TEXT EXCERPT:
Bringing it all together, we can calculate the confidence intervals for the slope and intercept.

# Calculate the confidence interval
from scipy.stats import t

def confidence_interval_slope(x, residuals, confidence_level):
    # Calculate the standard error of the slope
    se = se_slope(x, residuals)

    # Calculate the critical t-value
    n_data_points = len(x)
    df = n_data_points - 2  # degrees of freedom
    alpha = 1 - confidence_level
    critical_t_value = t.ppf(1 - alpha/2, df)

    # Calculate the confidence interval
    return critical_t_value * se

# Calculate the 95% confidence interval for the slope
print(f"slope: {slope:.3f} +/- {confidence_interval_slope(concentration, residuals, 0.95):.3f}")
slope: 0.008 +/- 0.001

Now for the intercept.

# Calculate the confidence interval for the intercept
def confidence_interval_intercept(x, residuals, confidence_level):
    # Calculate the standard error of the intercept
    se = se_intercept(x, residuals)

    # Calculate the critical t-value
    n_data_points = len(x)
    df = n_data_points - 2  # degrees of freedom
    alpha = 1 - confidence_level
    critical_t_value = t.ppf(1 - alpha/2, df)

    # Calculate the confidence interval
    return critical_t_value * se

# Calculate the 95% confidence interval for the intercept
print(f"intercept: {intercept:.3f} +/- {confidence_interval_intercept(concentration, residuals, 0.95):.3f}")
intercept: -0.000 +/- 0.001

Correlation Analysis#

The last step in analyzing calibration data is to perform correlation analysis. Correlation analysis assesses the strength of the relationship between the two variables. In this case, we are interested in the correlation between the diacetyl concentration and the absorbance value. The correlation coefficient measures the strength and direction of the relationship between two variables. It ranges from -1 to 1, with 1 indicating a perfect positive relationship, -1 indicating a perfect negative relationship, and 0 indicating no relationship. The correlation coefficient is calculated as

\[ r = \frac{\sum_{i=1}^{n} (x_i - \bar{x})(y_i - \bar{y})}{\sqrt{\sum_{i=1}^{n} (x_i - \bar{x})^2 \sum_{i=1}^{n} (y_i - \bar{y})^2}} \]

where \(x_i\) is the value of the independent variable, \(\bar{x}\) is the mean of the independent variable, \(y_i\) is the value of the dependent variable, and \(\bar{y}\) is the mean of the dependent variable. The correlation coefficient gives us an indication of how well the two variables are related. A correlation coefficient close to 1 or -1 indicates a strong relationship, while a correlation coefficient close to 0 indicates a weak relationship.

EXERCISE DATA:
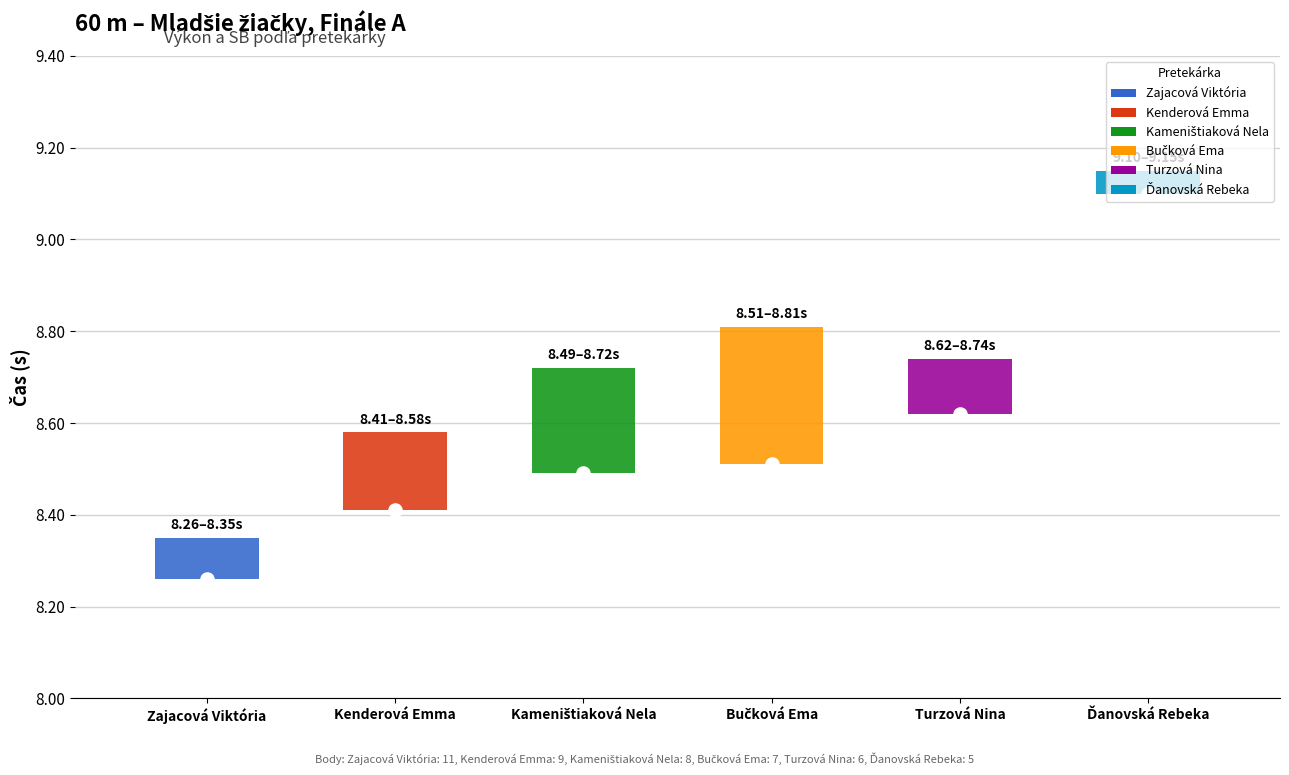

The value of Výkon at Kenderová Emma is 8.4. True or false?

True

REQUIRED ACTIONS:
1/ According to the calibration analysis text, what range do the values of the correlation coefficient fall within?
2/ Translate this sentence from the calibration analysis text into Spanish: "Correlation analysis assesses the strength of the relationship between the two variables."
3/ Resume the calibration analysis text, picking up after its final sentence.
The material has no connection to the text on calibration analysis.

ANSWERS BY TASK:
1/ From -1 to 1.

2/ El análisis de correlación evalúa la intensidad de la relación entre las dos variables.

3/
# Generate sample data
np.random.seed(0)
x = np.random.rand(10) * 10  # Independent variable
y = 3 * x + np.random.randn(10) * 5  # Dependent variable

# Calculate the mean of x and y
mean_x = np.mean(x)
mean_y = np.mean(y)

# Calculate the deviations from the mean
deviations_x = x - mean_x
deviations_y = y - mean_y

# Calculate the numerator and denominator of the correlation coefficient formula
numerator = np.sum(deviations_x * deviations_y)
denominator = np.sqrt(np.sum(deviations_x**2) * np.sum(deviations_y**2))

# Calculate the correlation coefficient
correlation_coefficient = numerator / denominator

# Create a scatter plot
plt.figure(figsize=(10, 6))
plt.scatter(x, y, color='blue', label='Data points')

# Plot the mean lines
plt.axhline(mean_y, color='red', linestyle='--', label='Mean of y')
plt.axvline(mean_x, color='green', linestyle='--', label='Mean of x')

# Annotate deviations
for i in range(len(x)):
    plt.plot([x[i], x[i]], [mean_y, y[i]], color='gray', linestyle=':')
    plt.plot([mean_x, x[i]], [y[i], y[i]], color='gray', linestyle=':')

# Display the correlation coefficient on the plot
plt.title('Correlation Analysis')
plt.xlabel('Independent Variable (x)')
plt.ylabel('Dependent Variable (y)')
plt.legend()
plt.text(1, 25, f'Correlation Coefficient: {correlation_coefficient:.2f}', fontsize=12, color='red')

# Show the plot
plt.grid(True)
plt.show()
_images/6982918d72d5582fb49c7d108c5f164273bda422d0ce7e75ea9936eb2162d2d4.png

Let us calculate the correlation coefficient for the diacetyl concentration and the absorbance value.

# Calculate the correlation coefficient
def correlation_coefficient(x, y):
    # Calculate the mean of x and y
    mean_x = np.mean(x)
    mean_y = np.mean(y)

    # Calculate the deviations from the mean
    deviations_x = x - mean_x
    deviations_y = y - mean_y

    # Calculate the numerator and denominator of the correlation coefficient formula
    numerator = np.sum(deviations_x * deviations_y)
    denominator = np.sqrt(np.sum(deviations_x**2) * np.sum(deviations_y**2))

    # Calculate the correlation coefficient
    return numerator / denominator

# Test the function
print(correlation_coefficient(x, y))
0.857228165610269

Applying this to our data, we get the following correlation coefficient.

# Calculate the correlation coefficient of the concentration and absorbance data
print(correlation_coefficient(concentration, absorbance))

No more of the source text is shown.